Vandaag: Angélique Schmeinck. Deze SVH Meesterkok, die bij het grote publiek vooral bekend is van haar culinaire tv-programma’s en kookboeken, is een vakvrouw die na ruim veertig jaar kookervaring uitersten weet te verenigen: reflectie en perfectie, adrenaline en mindfulness. Pas als iets onmogelijk lijkt, wakkert het haar interesse aan. Maar ze pleit óók voor minimalisme en versimpeling. Ze geniet van de vrijheid als ondernemer, maar toch mist ze soms de reuring van een brigade en collega-chefs. 

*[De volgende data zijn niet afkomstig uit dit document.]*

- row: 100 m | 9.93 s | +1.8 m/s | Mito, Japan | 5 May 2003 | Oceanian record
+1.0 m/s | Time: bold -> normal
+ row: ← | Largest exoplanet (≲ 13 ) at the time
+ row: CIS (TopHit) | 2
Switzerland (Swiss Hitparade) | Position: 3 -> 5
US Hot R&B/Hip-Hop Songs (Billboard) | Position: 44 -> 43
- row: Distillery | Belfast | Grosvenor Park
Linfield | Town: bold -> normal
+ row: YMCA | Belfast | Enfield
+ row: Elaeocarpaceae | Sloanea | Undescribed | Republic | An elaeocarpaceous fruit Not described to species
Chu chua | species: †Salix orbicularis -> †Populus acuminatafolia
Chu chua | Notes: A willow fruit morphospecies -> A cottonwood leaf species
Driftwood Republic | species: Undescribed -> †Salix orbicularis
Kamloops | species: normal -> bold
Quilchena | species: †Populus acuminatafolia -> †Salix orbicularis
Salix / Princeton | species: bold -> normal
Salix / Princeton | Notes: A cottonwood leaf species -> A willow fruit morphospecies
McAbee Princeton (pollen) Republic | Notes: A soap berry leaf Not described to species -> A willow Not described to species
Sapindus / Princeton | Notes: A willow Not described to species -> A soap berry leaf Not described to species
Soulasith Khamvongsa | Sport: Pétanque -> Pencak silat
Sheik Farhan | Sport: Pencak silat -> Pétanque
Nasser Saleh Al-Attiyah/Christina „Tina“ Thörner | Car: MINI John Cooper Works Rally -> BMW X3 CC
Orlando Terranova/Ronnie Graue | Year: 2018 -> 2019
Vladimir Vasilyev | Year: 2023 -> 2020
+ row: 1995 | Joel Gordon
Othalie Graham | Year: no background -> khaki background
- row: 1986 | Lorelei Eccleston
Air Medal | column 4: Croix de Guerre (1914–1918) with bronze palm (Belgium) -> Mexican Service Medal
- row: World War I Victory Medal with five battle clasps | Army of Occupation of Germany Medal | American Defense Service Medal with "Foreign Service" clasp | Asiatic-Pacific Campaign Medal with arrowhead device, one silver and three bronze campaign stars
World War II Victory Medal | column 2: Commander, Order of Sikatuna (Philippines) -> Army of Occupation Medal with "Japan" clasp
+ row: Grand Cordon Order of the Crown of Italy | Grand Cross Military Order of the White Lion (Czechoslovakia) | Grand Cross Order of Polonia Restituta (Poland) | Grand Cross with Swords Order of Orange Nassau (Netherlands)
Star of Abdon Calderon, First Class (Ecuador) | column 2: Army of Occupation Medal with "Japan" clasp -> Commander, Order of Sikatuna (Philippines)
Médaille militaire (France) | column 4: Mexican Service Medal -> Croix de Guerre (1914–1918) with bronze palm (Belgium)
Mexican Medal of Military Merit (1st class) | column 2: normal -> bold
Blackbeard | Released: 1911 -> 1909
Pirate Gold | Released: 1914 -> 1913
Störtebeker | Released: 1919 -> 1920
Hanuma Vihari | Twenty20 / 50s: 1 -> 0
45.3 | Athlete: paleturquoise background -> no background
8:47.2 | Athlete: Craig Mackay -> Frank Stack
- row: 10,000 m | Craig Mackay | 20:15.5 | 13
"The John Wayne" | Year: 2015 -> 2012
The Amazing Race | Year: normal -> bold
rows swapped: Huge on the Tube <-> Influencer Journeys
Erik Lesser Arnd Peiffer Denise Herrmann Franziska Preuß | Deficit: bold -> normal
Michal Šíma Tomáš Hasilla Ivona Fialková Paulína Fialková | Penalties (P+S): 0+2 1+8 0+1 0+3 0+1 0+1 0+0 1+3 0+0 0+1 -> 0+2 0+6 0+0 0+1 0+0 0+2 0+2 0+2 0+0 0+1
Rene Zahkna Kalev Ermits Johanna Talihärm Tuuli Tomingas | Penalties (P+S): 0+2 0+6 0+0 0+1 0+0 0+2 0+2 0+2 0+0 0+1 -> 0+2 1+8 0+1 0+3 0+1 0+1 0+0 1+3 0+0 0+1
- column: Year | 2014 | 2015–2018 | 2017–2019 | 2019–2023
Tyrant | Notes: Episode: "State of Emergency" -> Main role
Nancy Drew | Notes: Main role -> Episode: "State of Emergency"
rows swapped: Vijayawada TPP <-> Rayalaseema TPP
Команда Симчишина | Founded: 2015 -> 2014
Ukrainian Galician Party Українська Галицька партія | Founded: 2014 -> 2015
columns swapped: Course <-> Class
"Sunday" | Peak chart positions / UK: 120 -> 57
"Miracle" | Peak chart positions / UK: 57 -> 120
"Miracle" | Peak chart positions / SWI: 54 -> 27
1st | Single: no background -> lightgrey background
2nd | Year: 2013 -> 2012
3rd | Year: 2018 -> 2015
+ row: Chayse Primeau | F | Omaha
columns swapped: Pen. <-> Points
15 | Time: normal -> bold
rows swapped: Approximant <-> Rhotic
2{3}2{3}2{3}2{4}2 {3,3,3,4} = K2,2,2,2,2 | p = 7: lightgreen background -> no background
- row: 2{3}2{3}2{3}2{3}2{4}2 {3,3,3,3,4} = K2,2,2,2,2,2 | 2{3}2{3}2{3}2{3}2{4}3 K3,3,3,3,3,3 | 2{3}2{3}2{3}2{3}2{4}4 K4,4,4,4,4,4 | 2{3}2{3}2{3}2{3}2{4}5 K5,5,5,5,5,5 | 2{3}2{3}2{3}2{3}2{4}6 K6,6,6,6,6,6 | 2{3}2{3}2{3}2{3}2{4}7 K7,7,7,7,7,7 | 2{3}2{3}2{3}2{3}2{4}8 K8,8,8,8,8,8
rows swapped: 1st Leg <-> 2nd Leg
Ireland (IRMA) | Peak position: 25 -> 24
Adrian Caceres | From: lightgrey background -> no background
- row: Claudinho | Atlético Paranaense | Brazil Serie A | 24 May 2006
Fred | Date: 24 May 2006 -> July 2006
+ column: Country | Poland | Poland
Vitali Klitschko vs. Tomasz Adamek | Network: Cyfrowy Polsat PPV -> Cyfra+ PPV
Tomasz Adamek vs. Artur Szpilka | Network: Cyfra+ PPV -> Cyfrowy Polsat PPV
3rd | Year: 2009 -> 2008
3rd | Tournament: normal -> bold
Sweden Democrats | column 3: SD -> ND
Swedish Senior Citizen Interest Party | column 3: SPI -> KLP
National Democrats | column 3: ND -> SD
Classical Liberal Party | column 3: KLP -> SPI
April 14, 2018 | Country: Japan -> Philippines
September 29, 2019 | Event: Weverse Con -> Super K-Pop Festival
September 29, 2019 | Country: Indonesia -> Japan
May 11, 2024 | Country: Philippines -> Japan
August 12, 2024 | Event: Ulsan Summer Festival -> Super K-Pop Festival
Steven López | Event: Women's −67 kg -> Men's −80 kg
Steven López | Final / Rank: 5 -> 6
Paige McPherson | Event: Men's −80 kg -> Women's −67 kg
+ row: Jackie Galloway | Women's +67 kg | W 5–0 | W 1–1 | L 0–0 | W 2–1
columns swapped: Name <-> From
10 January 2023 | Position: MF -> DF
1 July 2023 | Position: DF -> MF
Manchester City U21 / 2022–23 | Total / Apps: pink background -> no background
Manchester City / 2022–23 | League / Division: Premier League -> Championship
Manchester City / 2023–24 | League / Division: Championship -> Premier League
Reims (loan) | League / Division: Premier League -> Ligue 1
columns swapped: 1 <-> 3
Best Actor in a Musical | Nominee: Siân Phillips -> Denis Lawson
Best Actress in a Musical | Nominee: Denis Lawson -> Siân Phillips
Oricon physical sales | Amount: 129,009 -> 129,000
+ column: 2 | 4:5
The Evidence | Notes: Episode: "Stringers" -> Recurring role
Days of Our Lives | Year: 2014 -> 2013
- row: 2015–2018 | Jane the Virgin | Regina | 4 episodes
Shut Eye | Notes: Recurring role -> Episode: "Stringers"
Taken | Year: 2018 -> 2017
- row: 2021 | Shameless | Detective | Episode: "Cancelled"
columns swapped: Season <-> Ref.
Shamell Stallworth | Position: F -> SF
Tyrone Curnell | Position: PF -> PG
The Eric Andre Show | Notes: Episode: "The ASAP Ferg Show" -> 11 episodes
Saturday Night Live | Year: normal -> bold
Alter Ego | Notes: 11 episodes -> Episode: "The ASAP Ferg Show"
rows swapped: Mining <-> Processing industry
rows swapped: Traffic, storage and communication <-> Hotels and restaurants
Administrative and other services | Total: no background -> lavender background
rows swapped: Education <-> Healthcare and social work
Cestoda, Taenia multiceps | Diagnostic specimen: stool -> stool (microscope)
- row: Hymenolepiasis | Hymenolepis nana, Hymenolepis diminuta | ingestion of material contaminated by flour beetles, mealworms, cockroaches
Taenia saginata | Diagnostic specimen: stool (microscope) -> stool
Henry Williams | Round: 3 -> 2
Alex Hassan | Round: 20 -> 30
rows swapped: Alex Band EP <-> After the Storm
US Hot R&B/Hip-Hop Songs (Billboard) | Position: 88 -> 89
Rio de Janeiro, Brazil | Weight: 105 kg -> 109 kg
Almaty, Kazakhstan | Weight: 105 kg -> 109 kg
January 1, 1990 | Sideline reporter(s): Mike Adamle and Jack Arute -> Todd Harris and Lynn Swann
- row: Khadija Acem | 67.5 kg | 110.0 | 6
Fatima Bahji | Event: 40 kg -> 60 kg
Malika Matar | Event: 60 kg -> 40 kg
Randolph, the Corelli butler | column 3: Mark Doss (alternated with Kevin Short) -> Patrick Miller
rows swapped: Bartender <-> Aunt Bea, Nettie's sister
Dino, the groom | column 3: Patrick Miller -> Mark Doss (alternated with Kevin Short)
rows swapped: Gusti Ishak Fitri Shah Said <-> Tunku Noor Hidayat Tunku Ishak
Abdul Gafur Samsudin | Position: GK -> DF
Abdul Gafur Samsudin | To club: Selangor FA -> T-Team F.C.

De vliegende patron-cuisinier

Er was helaas geen plek voor ons allebei in ‘de keuken’. Fotograaf Nina had mazzel en mocht meevaren met CuliAir, het enige haute cuisine skydining restaurant ter wereld in een luchtballon. Al negentien jaar is Angélique Schmeinck daar de patron-cuisinier. In haar eentje verzorgt ze een vijfgangendiner in de lucht. Ze begon op haar vijftiende als leerling, klom op in de brigade van bekende zaken, en liep stage in Franse sterrenrestaurants. Twaalf jaar lang was ze chef-kok van de Kromme Dissel* in Heelsum. Ze werd ladychef van het jaar (1998), schreef kookboeken, begon in 2003 met CuliAir, fotografeert, maakte tv-programma’s voor Aperitivo en op 24Kitchen, heeft een culinaire galerie waar ze Art&Tastings en sauscolleges organiseert en geeft smaakadvies aan bedrijven en restaurants. Ze is een van de twee vrouwelijke SVH Meesterkoks die Nederland rijk is. 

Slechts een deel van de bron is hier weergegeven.